*** Given passage ***
Little Cups by Alex Joyner

I once held my cousin in a Dixie cup. At least a part of him. The improvised committal on the banks of Nottoway Swamp was a fitting send-off for a man who wanted no ceremony. Prone to eccentricity and melancholia like many of my clan, Cousin Bill had requested only that we scatter him after the annual family reunion in tidewater Virginia. Over BBQ, collard greens, and caramel cake at the Ruritan building, we lit a candle for him and Alice Page, our other casualty that year, then offered the swamp excursion for those who wanted to go all in.

We wound our way through the tall pines to the boat landing. Fortunately someone had the Dixie cups in their car, else we might have been hand-scooping the cremains from the plastic bag. Even so, we were enough of a spectacle to startle a man fishing serenely from a large cypress root. We raised our ashy chalices to the sky with a hearty cry—“To Bill!”—then dusted the black water with our departed loved one. The fisherman retreated to his car.

We lingered to take pictures in the dappled light beneath the trees. I posed for one between my cousin Kiki, down from Connecticut, and her dad, my uncle, also named Bill, up from Florida. Like Scattered Bill, the three of us shared the family temptation to take up words or brush to paint the world with some kind of art. We look all normcore in the photo, but don’t let my Dallas Cowboys ball cap, Bill’s polyester pants, or Kiki’s appliqué flowers fool you. We’ve been living on the ragged edge for a long time.

Just a few miles up the road from the swamp is the small house my dad built for his mother with his first real paychecks. I still know it as Grandma’s House, though these days, under present ownership, it looks like the shabby office of a rural junk yard. In the summer of ’78, however, it was heaven itself.

Grandma’s art was of the earth. Vibrant gladiolus and other splashes of floral color lined the house behind the half-buried white-washed tires and old license plates that framed her yard. A garden stretched from the dirt road out front all the way to the setting sun, which disappeared every evening behind the pole beans and crowder peas. In the late afternoon we watched it from the lawn chairs gathered under the black walnut tree by the scuppernong arbor, the grapes browning toward their late summer glory.
*** End of Given passage ***
*** Source material ***
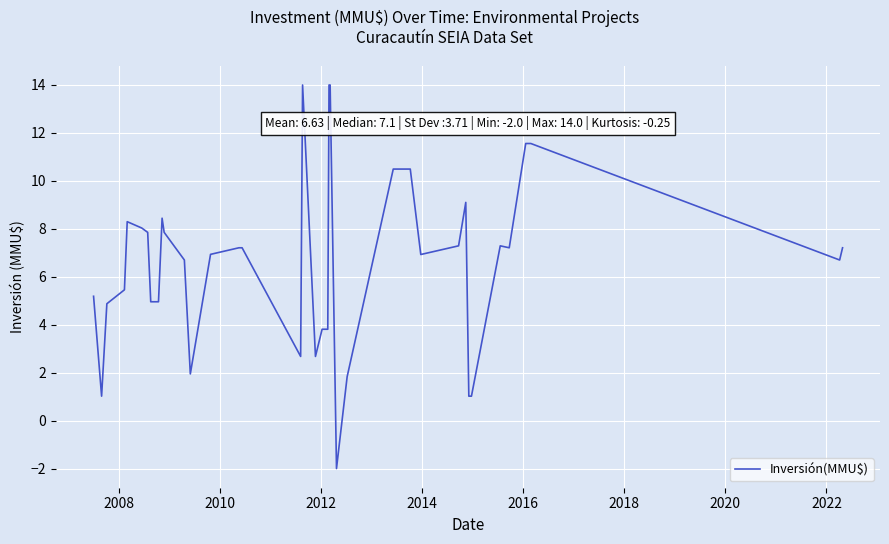

How many categories are shown in the chart?

40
*** End of Source material ***
◆ Task instructions ◆
Name every food the family ate at the Ruritan building in the memoir about scattering Cousin Bill's ashes.

◆ Result of the exercise ◆
BBQ, collard greens, and caramel cake.